Michigan State Adaptive Sports Club Brings Community Together Around Activities
The Adaptive Sports and Recreation Club provides opportunity for athletes, and also Michigan State volunteers, to get involved in competition.
EAST LANSING, Mich. - Piotr Pasik, a Michigan State alum with cerebral palsy, saw a need for physical activity opportunity for individuals with disabilities. So, he started the MSU Adaptive Sports and Recreation Club in 2014.
Five years later, the club continues to grow and create opportunities not only between the athletes but for student volunteers as well. Adaptive sports such as wheelchair rugby, tennis, hockey are offered through the MSU program.
Each of these sports has volunteers working with the athletes. Volunteers join the athletes at practices, which are held every day except for Saturday. In addition, they help assist with the transportation of wheelchairs between the different sports facilities on campus where their practices are held. On-site, volunteers help the athletes transition from their everyday wheelchairs to their adaptive wheelchairs which allow them to play the different sports.
Taylor Williams, a senior kinesiology major at MSU, said she wanted to volunteer to step out of her comfort zone and into a community/program that gives her additional perspectives on life and ability.
“I think that our society puts a lot of negative stereotypes on the disability community which limits these athletes and impacts their quality of life,” said Williams.
The club allows MSU student volunteers to get involved with the disabled community, make connections and build friendships. Robert Briseno, an MSU student, and club member, said this program is great for volunteers to interact with people with different disabilities.

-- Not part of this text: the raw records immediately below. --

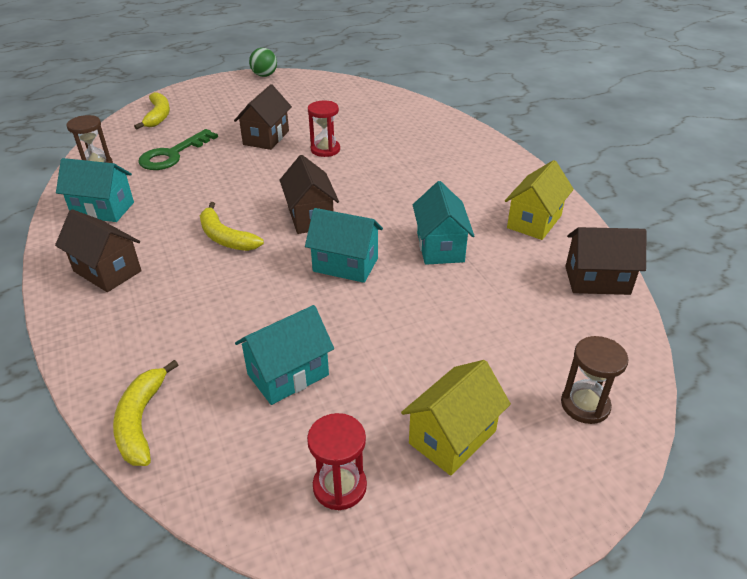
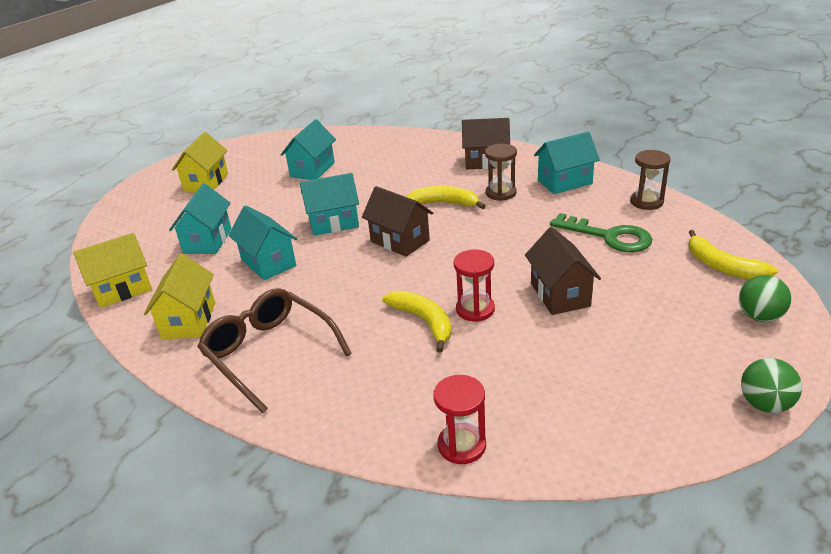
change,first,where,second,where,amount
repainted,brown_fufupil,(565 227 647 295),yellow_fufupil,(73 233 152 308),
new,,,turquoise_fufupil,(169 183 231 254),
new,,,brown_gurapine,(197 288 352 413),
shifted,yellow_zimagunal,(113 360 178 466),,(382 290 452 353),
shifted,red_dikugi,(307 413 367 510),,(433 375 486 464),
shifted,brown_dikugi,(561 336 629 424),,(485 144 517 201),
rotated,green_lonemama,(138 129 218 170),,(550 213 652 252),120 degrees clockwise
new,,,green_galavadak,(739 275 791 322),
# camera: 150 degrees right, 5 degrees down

“I am thankful that they give us the opportunity to be involved in a community where athletes with physical disabilities and able-bodied volunteers come together to establish an integrated community of peers,” said Williams. “It allows us to be involved in a learning environment which serves to validate the disability experience to eliminate the inaccurate self-perceptions about disability.”
Taylor Arnason, a senior human biology major, and volunteer said she has gained knowledge about physical disabilities and their impact on daily life through this club. Arnason has volunteered for two and a half years and has completed almost 250 volunteer hours.
“Having the opportunity to work with athletes with varying abilities has taught me how to appropriately adapt my skills to fit their needs,” said Arnason. “I've also developed many valuable friendships as a result of getting to know individuals over the course of many practices.”
Arnason said the club has motivated her to work in the field of adaptive sports once she graduates from MSU. She plans to get involved with Shirley Ryan AbilityLab's adaptive sports programs in Chicago after she graduates in May.
“I think being exposed to different types of physical disability and having the opportunity to develop a better understanding of them will benefit me because it is definitely something that I will encounter in the medical field in the future,” said Arnason.
Arnason said her favorite part about being a volunteer is participating in the sports.
“It's always fun getting a group of athletes and volunteers together to play a competitive game of wheelchair hockey,” said Arnason.
The volunteers play a major part in the program, however, the club wouldn’t be possible without the person who started it all – Pasik.
“Piotr is the glue that holds this program together,” said Arnason. “If it weren't for him, the program would not exist.”
Williams said Pasik has created a very welcoming community which allows any participating athlete to join, no matter race, gender, physical ability, or age.
“His commitment to the program, athletes and volunteers is the reason why this program is the most consistent and comprehensive collegiate wheelchair recreation program in the nation,” said Williams.